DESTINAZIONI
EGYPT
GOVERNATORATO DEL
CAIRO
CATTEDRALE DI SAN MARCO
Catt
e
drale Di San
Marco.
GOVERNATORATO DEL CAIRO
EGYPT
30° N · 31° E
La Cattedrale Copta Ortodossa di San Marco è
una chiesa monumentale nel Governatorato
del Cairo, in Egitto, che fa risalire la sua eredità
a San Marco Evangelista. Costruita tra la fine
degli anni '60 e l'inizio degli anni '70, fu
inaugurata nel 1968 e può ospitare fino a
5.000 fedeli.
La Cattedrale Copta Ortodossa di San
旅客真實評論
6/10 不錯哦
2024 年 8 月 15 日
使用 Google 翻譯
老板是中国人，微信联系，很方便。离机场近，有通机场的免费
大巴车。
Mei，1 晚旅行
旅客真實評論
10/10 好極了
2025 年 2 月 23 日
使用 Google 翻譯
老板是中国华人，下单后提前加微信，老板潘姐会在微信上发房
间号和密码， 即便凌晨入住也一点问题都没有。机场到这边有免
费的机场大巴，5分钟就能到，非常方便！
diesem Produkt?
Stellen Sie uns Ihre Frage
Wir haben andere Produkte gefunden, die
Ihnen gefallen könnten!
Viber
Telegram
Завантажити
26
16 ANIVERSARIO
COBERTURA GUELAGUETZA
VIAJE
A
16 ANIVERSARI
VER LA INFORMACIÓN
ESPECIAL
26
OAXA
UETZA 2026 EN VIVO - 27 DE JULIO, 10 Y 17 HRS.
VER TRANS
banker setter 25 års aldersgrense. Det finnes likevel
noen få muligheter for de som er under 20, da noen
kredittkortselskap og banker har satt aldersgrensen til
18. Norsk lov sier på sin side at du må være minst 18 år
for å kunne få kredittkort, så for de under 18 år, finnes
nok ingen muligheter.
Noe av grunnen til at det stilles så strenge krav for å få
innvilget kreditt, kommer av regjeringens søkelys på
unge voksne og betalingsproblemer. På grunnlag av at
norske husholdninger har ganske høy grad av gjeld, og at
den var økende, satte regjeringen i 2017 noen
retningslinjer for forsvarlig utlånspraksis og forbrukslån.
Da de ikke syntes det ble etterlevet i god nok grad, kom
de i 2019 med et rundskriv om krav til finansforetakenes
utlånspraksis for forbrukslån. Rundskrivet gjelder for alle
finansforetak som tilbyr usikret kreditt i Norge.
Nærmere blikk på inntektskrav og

## Problem statement
Output each line of the material exactly as it was written above.

## Response to the task
DESTINAZIONI
EGYPT
GOVERNATORATO DEL
CAIRO
CATTEDRALE DI SAN MARCO
Catt
e
drale Di San
Marco.
GOVERNATORATO DEL CAIRO
EGYPT
30° N · 31° E
La Cattedrale Copta Ortodossa di San Marco è
una chiesa monumentale nel Governatorato
del Cairo, in Egitto, che fa risalire la sua eredità
a San Marco Evangelista. Costruita tra la fine
degli anni '60 e l'inizio degli anni '70, fu
inaugurata nel 1968 e può ospitare fino a
5.000 fedeli.
La Cattedrale Copta Ortodossa di San
旅客真實評論
6/10 不錯哦
2024 年 8 月 15 日
使用 Google 翻譯
老板是中国人，微信联系，很方便。离机场近，有通机场的免费
大巴车。
Mei，1 晚旅行
旅客真實評論
10/10 好極了
2025 年 2 月 23 日
使用 Google 翻譯
老板是中国华人，下单后提前加微信，老板潘姐会在微信上发房
间号和密码， 即便凌晨入住也一点问题都没有。机场到这边有免
费的机场大巴，5分钟就能到，非常方便！
diesem Produkt?
Stellen Sie uns Ihre Frage
Wir haben andere Produkte gefunden, die
Ihnen gefallen könnten!
Viber
Telegram
Завантажити
26
16 ANIVERSARIO
COBERTURA GUELAGUETZA
VIAJE
A
16 ANIVERSARI
VER LA INFORMACIÓN
ESPECIAL
26
OAXA
UETZA 2026 EN VIVO - 27 DE JULIO, 10 Y 17 HRS.
VER TRANS
banker setter 25 års aldersgrense. Det finnes likevel
noen få muligheter for de som er under 20, da noen
kredittkortselskap og banker har satt aldersgrensen til
18. Norsk lov sier på sin side at du må være minst 18 år
for å kunne få kredittkort, så for de under 18 år, finnes
nok ingen muligheter.
Noe av grunnen til at det stilles så strenge krav for å få
innvilget kreditt, kommer av regjeringens søkelys på
unge voksne og betalingsproblemer. På grunnlag av at
norske husholdninger har ganske høy grad av gjeld, og at
den var økende, satte regjeringen i 2017 noen
retningslinjer for forsvarlig utlånspraksis og forbrukslån.
Da de ikke syntes det ble etterlevet i god nok grad, kom
de i 2019 med et rundskriv om krav til finansforetakenes
utlånspraksis for forbrukslån. Rundskrivet gjelder for alle
finansforetak som tilbyr usikret kreditt i Norge.
Nærmere blikk på inntektskrav og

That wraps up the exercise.